On a refrigerated Nashville evening, with an 18-degree windchill and snowflakes fluttering in the air, the Rams put together a gutsy 63-yard drive — converting on third down twice — to rally late for a 13-10 win over previously unbeaten Union City and become the first Hamilton County public school to claim a state championship.
Like a shooting star flashing across the night sky, Rory Hinton lofted a high-arching pass that Windarek Stewart dove and caught in the end zone with 1:33 remaining that lifted the Rams to the win.
"That team simply refused to accept defeat," said Turner of a squad that had just 32 players and seven of the 13 seniors signed college scholarships. "The seniors had played together for a long time and they set the example that everybody else followed."
"Really, the kids who have played at Tyner ever since then have tried to keep up with the expectations those guys set."
Conversely, by the time Kirkman took the rain-soaked field on the day before Halloween for the 1987 season finale, it had been nearly six full seasons since the Golden Hawks last won a game. The school, which would close its doors for good just three years later, had seen a dramatic drop in enrollment and the lack of numbers on the football team had resulted in the Hawks scoring just one touchdown or less in 45 straight games — including being shut out 22 times — during the miserable 51-game losing skid. They hadn't come within nine points of any opponent during the streak.
But it was the defense, coached by Turner, that preserved the epic win by intercepting two second-half passes, then stiffening for two goal-line stands — each inside Kirkman's 5-yard line — late in the game.

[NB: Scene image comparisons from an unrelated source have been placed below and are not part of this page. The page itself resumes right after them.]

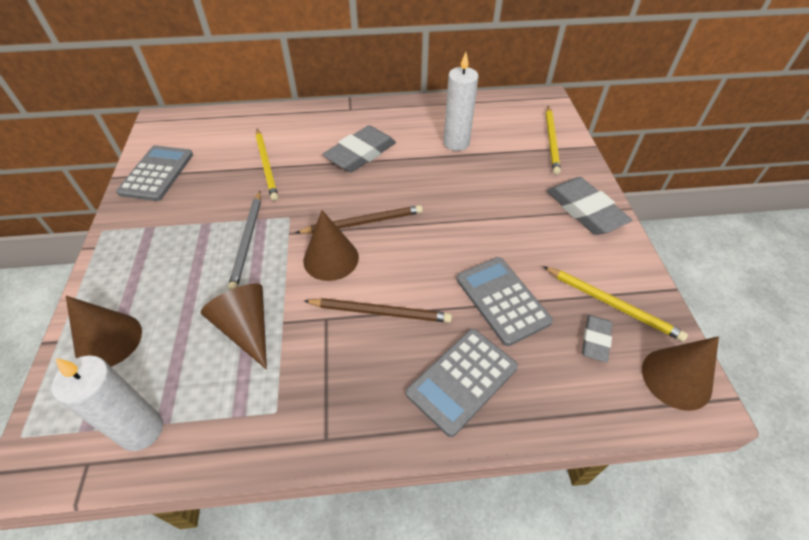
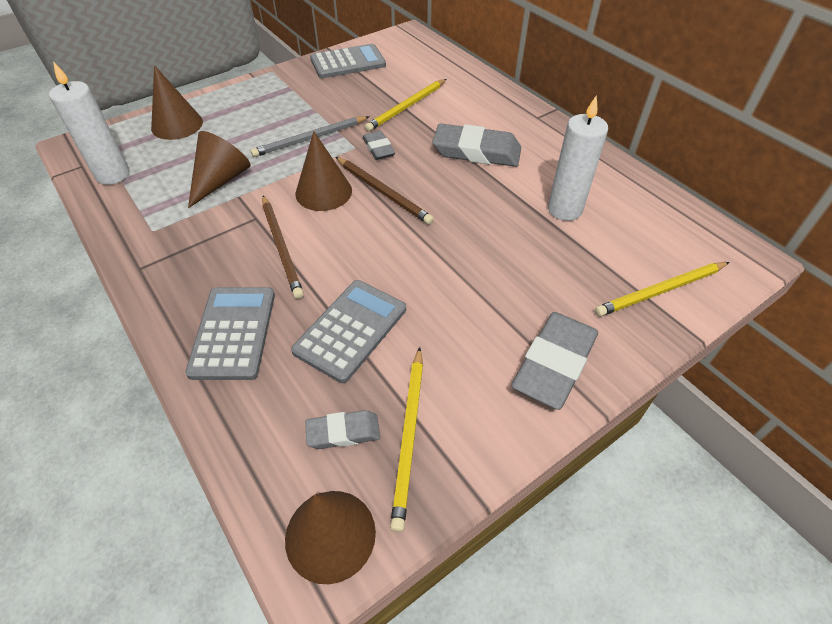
camera: 60 degrees right, 0 degrees up
grey calculator [406,329,518,437] -> grey calculator turned 75 degrees clockwise [185,287,275,380]
none -> grey eraser [363,131,395,160]

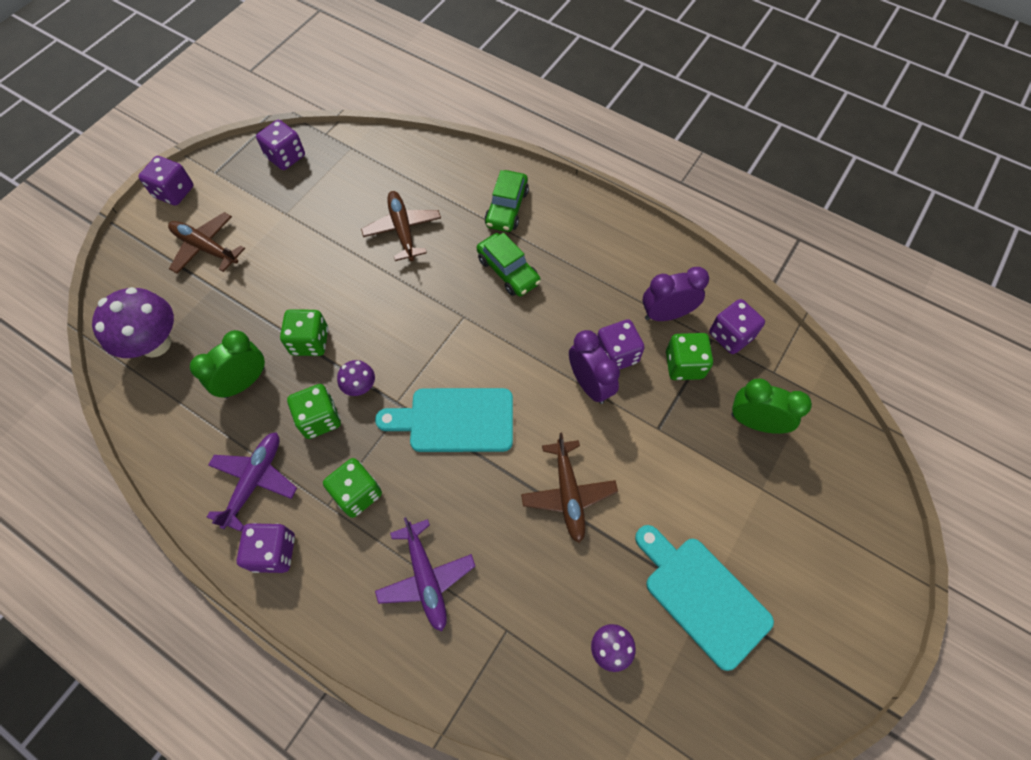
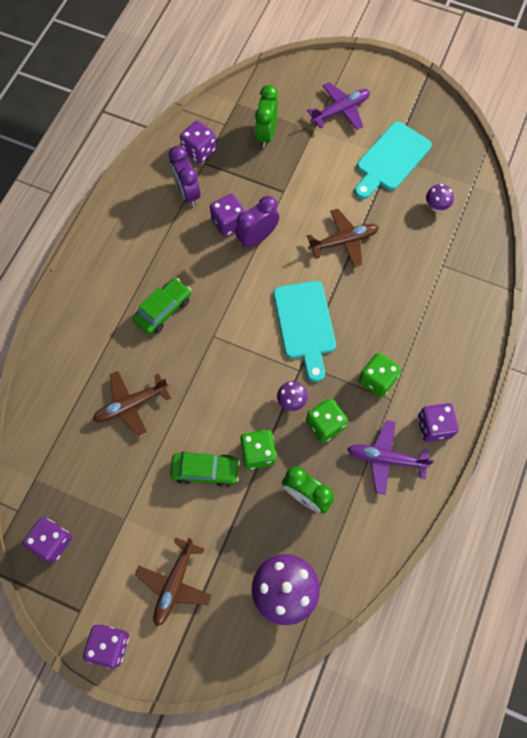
camera: 100 degrees left, 5 degrees up
purple plane [375,517,475,631] -> purple plane moved to [307,82,370,130]
green car [485,170,529,232] -> green car moved to [170,452,240,488]
green dice [666,333,713,380] -> none

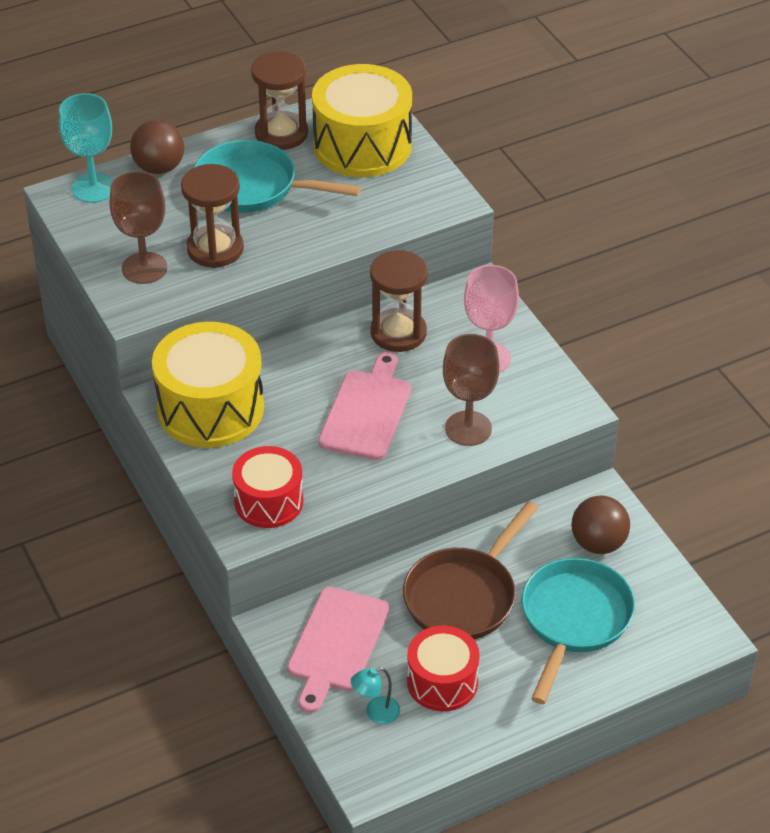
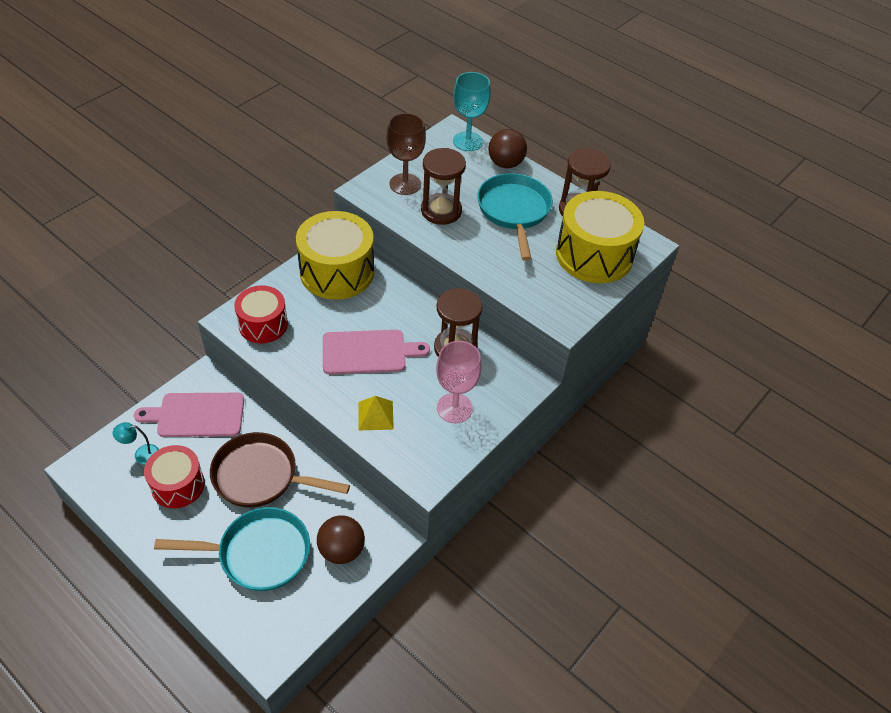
camera: 65 degrees right, 5 degrees up
turquoise lamp [351,667,400,724] -> turquoise lamp turned 45 degrees counterclockwise [113,422,159,465]
brown goblet [443,334,499,446] -> yellow pyramid [358,396,394,430]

"We had so few kids at Kirkman that we would just be worn out by the second half and that's where we would lose games," Turner said. "I got real tired of picking up the paper every week and reading about the streak. It definitely made me appreciate winning a whole lot more."
"But it was the same type celebration after that game as when we won it all 10 years later at Tyner. Those are the things I think about, the kids, and I'm just really glad I got to be a part of it for so many of them. I hope I've meant as much to the kids who played for me as they have to me."